The convict-turned-actor has previously discussed his past fighting fires in Northern California when he was “in the joint.”
Kardashian took to her Instagram stories over the weekend to share a post calling for a wage increase. “There are hundreds of incarcerated firefighters, risking their lives to save us,” Kardashian wrote, according to various screen grabs of the post. “The incarcerated firefighters have been paid $1/hour to risk their lives,” she continued. She ended the post by “urging” California Governor Gavin Newsom to raise the pay to “a rate that honors a human being risking their life to save our lives and homes.”

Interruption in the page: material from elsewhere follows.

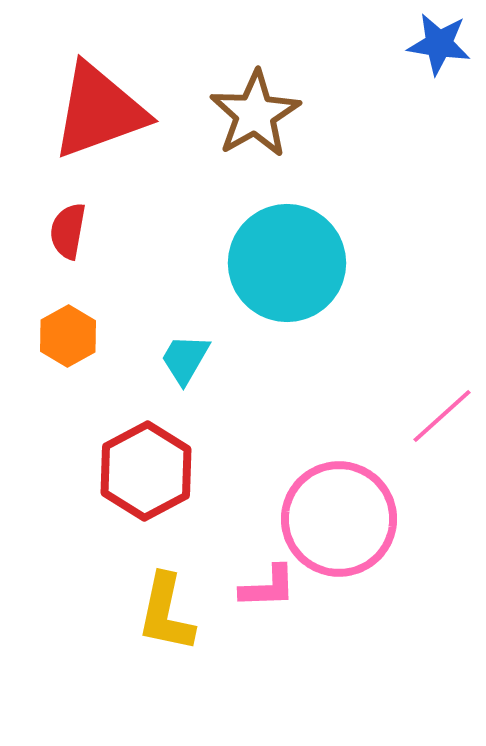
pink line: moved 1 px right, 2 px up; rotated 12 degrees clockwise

Trejo told TMZ that Kardashian is making the fires “political” and advocating for something that hardly benefits the incarcerated first responders—a point he makes from firsthand experience, as he spent 11 years in and out of prison for drug dealing, armed robbery, and more, before turning his life around and mentoring others. “All the people in jail, and you’re talking to a convict, lady, all the people in jail, they’re fine,” Trejo said, complaining that “everybody needs a cause.”
Though he acknowledged that Kardashian likely meant well, his gripe with her plea is that the incarcerated firefighters get other benefits for volunteering to fight fires, including time knocked off of their sentences. He also told TMZ that most pay for jobs on the inside goes toward restitution—so the firefighters likely wouldn’t receive the extra funds themselves.
The reduction in time is the main draw for them, Trejo argued, so Kardashian’s advocacy would be better at serving the people who “lost everything” in the fires. “They committed a [crime],” Trejo said of the incarcerated firefighters, adding, “I hate saying this—I was a criminal!”